• **MATERIAL SHOWN**:
========================================================================
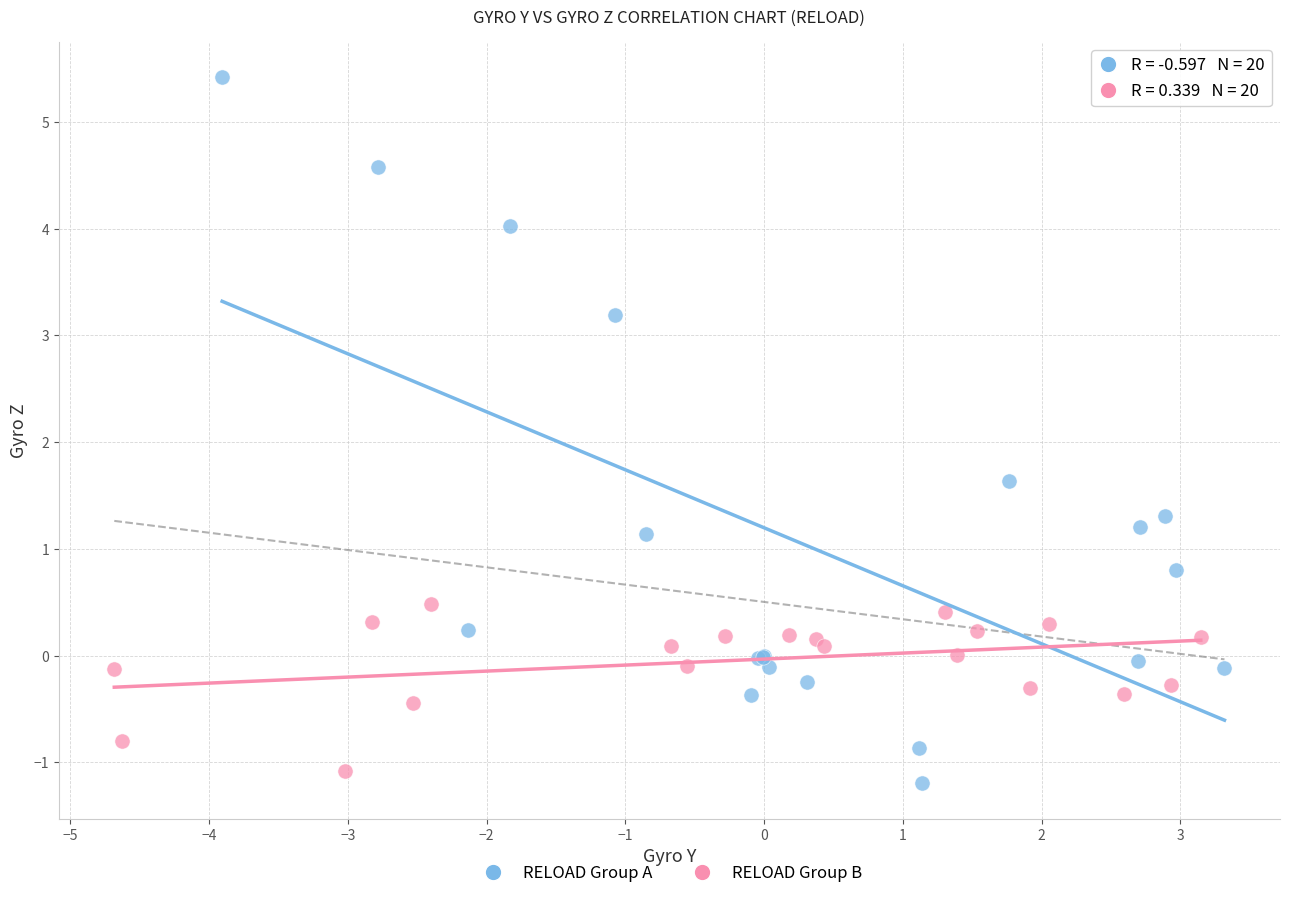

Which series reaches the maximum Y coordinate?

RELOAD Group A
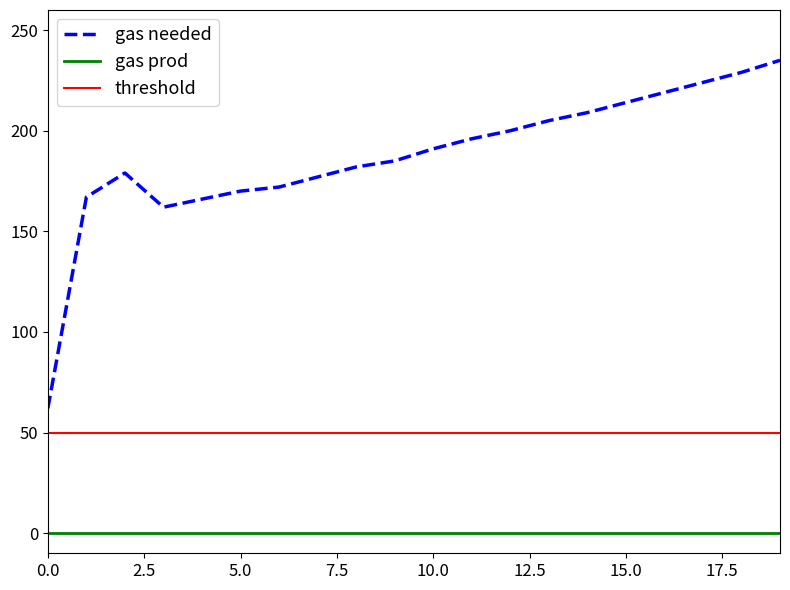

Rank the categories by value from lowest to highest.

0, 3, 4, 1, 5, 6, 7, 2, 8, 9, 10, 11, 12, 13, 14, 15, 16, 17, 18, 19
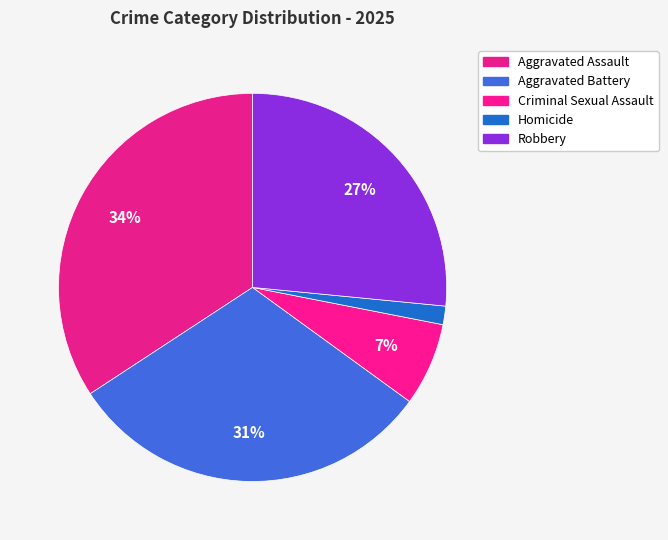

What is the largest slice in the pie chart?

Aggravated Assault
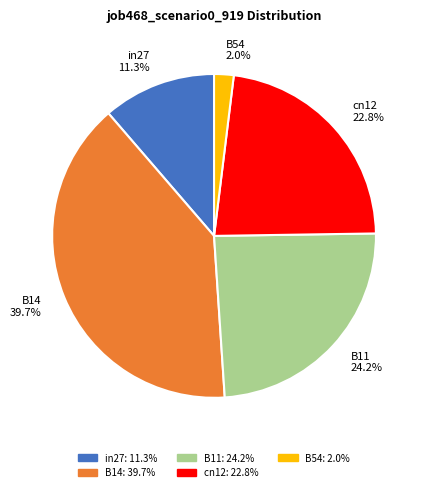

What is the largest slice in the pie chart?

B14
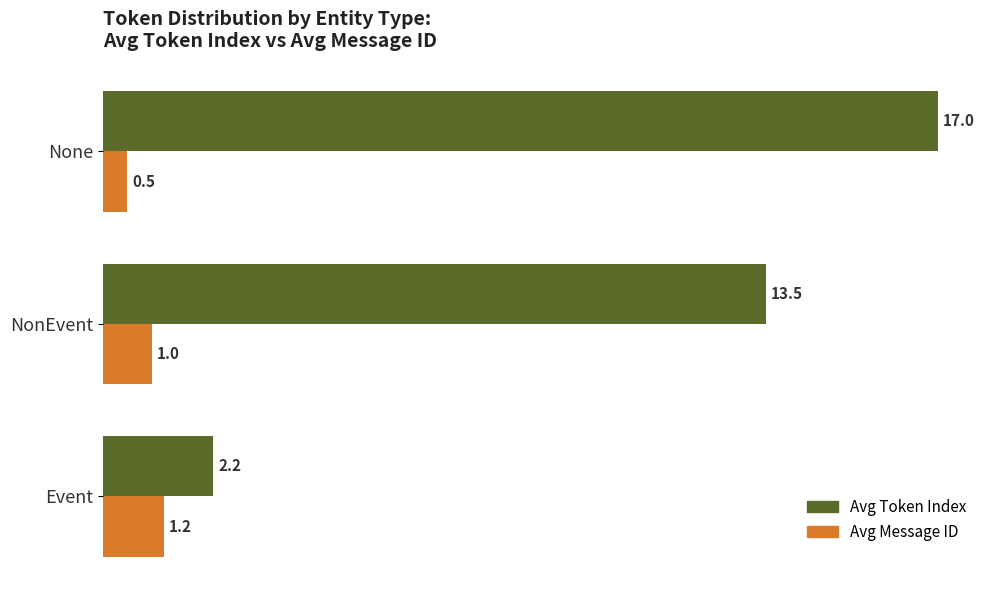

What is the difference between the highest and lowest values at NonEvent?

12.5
========================================================================
• **TASK DETAILS**: Rewrite these lines with "slice" swapped for "wedge" and everything else unchanged, omitting the pictures.

• **ANSWER SPACE**:
Which series reaches the maximum Y coordinate?

RELOAD Group A

Rank the categories by value from lowest to highest.

0, 3, 4, 1, 5, 6, 7, 2, 8, 9, 10, 11, 12, 13, 14, 15, 16, 17, 18, 19

What is the largest wedge in the pie chart?

Aggravated Assault

What is the largest wedge in the pie chart?

B14

What is the difference between the highest and lowest values at NonEvent?

12.5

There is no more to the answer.